Avvenne infatti che in questo contesto da stato d’assedio, alcuni uomini asserragliati sulle mura medicee fingendosi fascisti si fecero incontro agli squadristi senesi fuori Porta Nuova. Partirono quindi alcuni colpi d’arma da fuoco, uno dei quali colpì e uccise proprio Rino Daus. La diffusione della notizia dell’inganno fu l’occasione per dare seguito alla spedizione che era stata preparata: i fascisti si riversarono nella campagna circostante la città commettendo ogni sorta di violenze. Rino Daus e quei buontemponi dei suoi camerati non erano partiti da Siena per andare a Grosseto a fare una gita fuori porta. No, Rino Daus era andato a dare fuoco alla camera del lavoro e alle tipografie socialiste assieme a una banda di squadristi. E com’è che uno squadrista che aveva già partecipato ad azioni violente diventa un martire fascista? Attraverso un sistema dittatoriale che ha fatto della morte un dispositivo di autorappresentazione. Rino Daus non era un martire, era un manovale del sistema squadristico di assalto del comune socialista e democraticamente eletto di Grosseto. Dopo che la schiera di fascisti riuscì a sfondare le misere difese del popolo grossetano, in città rimasero a terra diversi cittadini, sgozzati dai sodali di Daus. Ricordare Daus è farsi complici di morti che ancora offendono la memoria civile di questo Paese.

La vicenda dell’uccisione di Rino Daus ha un epilogo se è possibile ancora più violento, ancora più amaro. Il “martire” fascista trascina dietro il suo feretro una striscia di sangue ancora più lunga, alimentata da un clima di impunità se non di malcelata collaborazione da parte delle forze dell’ordine. Leggiamo da PCSP (piccola controstoria popolare) di Alberto Prunetti ciò che avvenne un mese dopo l’assedio fascista di Grosseto, questa volta a Roccastrada, borgo reo di essere limitrofo al percorso in cui il feretro scortato dagli squadristi di Daus era stato attaccato durante il ritorno a Siena:

Il 24 luglio 1921 gli squadristi arrivano con due camion, uno sottratto dal deposito Rama, l’altro fornito da un agrario. Li guida il fascista Castellani. Saccheggiano il bar dell’anarchico Bartoletti, si ubriacano di Marsala, poi se ne vanno. È ormai buio quando, a pochi chilometri da Roccastrada, a qualcuno parte un colpo che lascia a terra lo squadrista Saletti. In seguito si ammetterà che si trattava di colpo partito dalla mano malferma di uno squadrista ubriaco, o più probabilmente di un regolamento di conti tra i fascisti. In ogni caso l’episodio è imbarazzante per i neri e per imputarlo ai sovversivi non c’è strategia migliore di simulare un agguato e di far poi ritorno in paese per comminare una rappresaglia esemplare. Gli squadristi tornano a Roccastrada e sparano, in un’orgia di sangue, a caso, per le strade. Quando se ne vanno rimangono esanimi i corpi di nove persone. Solo uno dei caduti è anarchico, il calzolaio anarchico Tacconi. Gli altri non professano idee sovversive. Circa cinquanta persone lamentano delle ferite. I carabinieri di Roccastrada non uscirono dalla caserma per tutto il giorno.
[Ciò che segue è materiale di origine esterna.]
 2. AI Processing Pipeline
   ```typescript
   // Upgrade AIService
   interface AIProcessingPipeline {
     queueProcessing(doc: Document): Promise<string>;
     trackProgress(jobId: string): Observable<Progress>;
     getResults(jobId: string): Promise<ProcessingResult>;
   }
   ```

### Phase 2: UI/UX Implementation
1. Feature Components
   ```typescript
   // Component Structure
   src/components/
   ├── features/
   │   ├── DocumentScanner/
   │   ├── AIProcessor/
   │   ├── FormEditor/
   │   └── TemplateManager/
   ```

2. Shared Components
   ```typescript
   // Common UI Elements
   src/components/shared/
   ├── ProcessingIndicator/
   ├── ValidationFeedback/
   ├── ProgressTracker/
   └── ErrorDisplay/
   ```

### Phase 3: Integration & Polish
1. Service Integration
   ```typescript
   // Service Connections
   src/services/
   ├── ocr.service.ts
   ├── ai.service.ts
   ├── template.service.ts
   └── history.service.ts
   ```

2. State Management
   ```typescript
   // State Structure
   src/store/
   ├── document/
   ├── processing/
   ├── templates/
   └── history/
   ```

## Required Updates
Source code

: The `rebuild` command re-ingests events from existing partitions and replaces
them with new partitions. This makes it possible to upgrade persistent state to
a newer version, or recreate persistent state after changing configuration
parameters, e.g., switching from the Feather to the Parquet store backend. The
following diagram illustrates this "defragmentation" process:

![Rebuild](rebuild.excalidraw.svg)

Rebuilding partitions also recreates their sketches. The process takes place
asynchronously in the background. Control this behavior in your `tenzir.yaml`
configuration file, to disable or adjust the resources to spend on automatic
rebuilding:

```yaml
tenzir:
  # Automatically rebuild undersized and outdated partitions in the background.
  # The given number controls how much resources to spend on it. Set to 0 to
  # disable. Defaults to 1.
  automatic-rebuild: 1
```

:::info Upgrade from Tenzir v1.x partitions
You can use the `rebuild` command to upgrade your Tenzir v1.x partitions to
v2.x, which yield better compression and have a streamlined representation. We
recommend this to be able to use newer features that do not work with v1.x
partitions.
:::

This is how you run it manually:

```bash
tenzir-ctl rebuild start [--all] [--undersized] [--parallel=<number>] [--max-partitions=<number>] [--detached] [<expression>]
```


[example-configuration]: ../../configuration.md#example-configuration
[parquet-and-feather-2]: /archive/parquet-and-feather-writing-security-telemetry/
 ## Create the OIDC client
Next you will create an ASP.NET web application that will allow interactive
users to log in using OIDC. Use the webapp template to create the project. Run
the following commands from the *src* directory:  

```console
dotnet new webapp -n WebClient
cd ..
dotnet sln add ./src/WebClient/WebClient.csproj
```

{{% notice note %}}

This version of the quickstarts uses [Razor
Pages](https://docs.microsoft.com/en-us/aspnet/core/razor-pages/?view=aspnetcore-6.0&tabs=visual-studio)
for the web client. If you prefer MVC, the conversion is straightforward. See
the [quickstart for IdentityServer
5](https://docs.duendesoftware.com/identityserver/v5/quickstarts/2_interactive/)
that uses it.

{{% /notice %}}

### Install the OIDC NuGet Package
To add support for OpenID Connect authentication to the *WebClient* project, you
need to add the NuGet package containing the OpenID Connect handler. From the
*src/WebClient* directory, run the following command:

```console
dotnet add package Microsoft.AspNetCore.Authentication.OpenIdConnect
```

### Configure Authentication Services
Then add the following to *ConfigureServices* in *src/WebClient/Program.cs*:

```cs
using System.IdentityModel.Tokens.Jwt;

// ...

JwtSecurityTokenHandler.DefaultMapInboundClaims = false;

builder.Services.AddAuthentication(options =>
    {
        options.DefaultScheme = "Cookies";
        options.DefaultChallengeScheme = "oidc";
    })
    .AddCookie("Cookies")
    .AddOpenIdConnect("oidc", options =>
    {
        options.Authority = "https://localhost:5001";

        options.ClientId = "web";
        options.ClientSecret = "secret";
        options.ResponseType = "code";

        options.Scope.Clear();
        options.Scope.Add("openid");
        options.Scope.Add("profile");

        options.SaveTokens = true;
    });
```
La strage di Roccastrada e le innumerevoli violenze che seguirono ad opera degli squadristi senesi-grossetani non impedirono alla memoria di Rino Daus di ascendere al cielo dei “martiri” del fascismo, che di lì a poco avrebbe finto di assediare e, non del tutto inaspettatamente, conquistare anche Roma. Possiamo solo immaginare l’angosciata rabbia dei grossetani testimoni di quei giorni che, facendo una gita a Siena nei giorni più cupi del fascismo al potere, si fossero imbattuti nel feretro dello squadrista Rino Daus in san Domenico, fra sacre reliquie e cori angelici.